The multi-channel encoder (100, 500, 800) of any one of the preceding claims, wherein
the multi-channel encoder (100, 500, 800) is configured determine whether a parameter describing a direction of a sound source has changed by at least a value and to switch in dependence on the determination.
A multi-channel audio decoder (200) for providing a decoded audio representation (212) on the basis of an encoded audio representation (210),
wherein the multi-channel audio decoder (200) is configured to switch between a parametric multi-channel decoding (220) of a plurality of channels and an individual decoding (230) of a plurality of channels.
The multi-channel audio decoder (200) of claim 26, wherein
the multi-channel audio decoder is configured to switch between the parametric multi-channel decoding (220) and the individual decoding (230) in dependence on a signaling included in the encoded audio representation (210).
An encoded multi-channel audio representation, comprising
an encoded parametric multi-channel representation of a plurality of channels; and an encoded individual representation of a plurality of channels.
The encoded multi-channel audio representation of claim 28 further comprising
a signaling indicating to switch between the parametric multi-channel representation and the individual representation.

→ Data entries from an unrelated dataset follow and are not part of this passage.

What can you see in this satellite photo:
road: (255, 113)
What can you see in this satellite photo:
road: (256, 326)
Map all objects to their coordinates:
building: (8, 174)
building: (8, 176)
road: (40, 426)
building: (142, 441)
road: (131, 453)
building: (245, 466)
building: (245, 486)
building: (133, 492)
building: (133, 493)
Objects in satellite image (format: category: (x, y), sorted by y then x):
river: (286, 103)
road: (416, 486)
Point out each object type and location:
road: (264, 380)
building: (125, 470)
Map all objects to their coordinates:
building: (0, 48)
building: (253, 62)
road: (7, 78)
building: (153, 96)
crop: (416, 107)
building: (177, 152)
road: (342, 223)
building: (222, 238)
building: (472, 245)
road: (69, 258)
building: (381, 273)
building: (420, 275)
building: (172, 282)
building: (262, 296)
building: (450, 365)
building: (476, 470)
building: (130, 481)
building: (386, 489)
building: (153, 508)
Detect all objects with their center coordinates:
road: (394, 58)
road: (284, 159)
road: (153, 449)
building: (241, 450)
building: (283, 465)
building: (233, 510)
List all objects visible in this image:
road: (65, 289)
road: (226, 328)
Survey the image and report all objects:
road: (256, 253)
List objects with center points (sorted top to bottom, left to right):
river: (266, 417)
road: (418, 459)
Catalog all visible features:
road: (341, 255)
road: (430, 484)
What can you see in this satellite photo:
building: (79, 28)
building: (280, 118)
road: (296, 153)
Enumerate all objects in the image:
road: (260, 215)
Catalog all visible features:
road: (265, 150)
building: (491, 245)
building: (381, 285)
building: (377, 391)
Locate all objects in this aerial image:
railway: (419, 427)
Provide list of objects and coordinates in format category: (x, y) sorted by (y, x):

A method (300) of multi-channel audio encoding for providing (320) an encoded audio representation on the basis of an input audio representation, the method comprising
switching (310) between a parametric multi-channel encoding of a plurality of channels and an individual encoding of a plurality of channels in dependence on characteristics of the input audio representation.
A method (400) of multi-channel audio decoding for providing (420) a decoded audio representation on the basis of an encoded audio representation, the method comprising
switching (410) between a parametric multi-channel decoding of a plurality of channels and an individual decoding of a plurality of channels.
A computer program for performing the method of one of claims 30 to 31, when the computer program runs on a computer.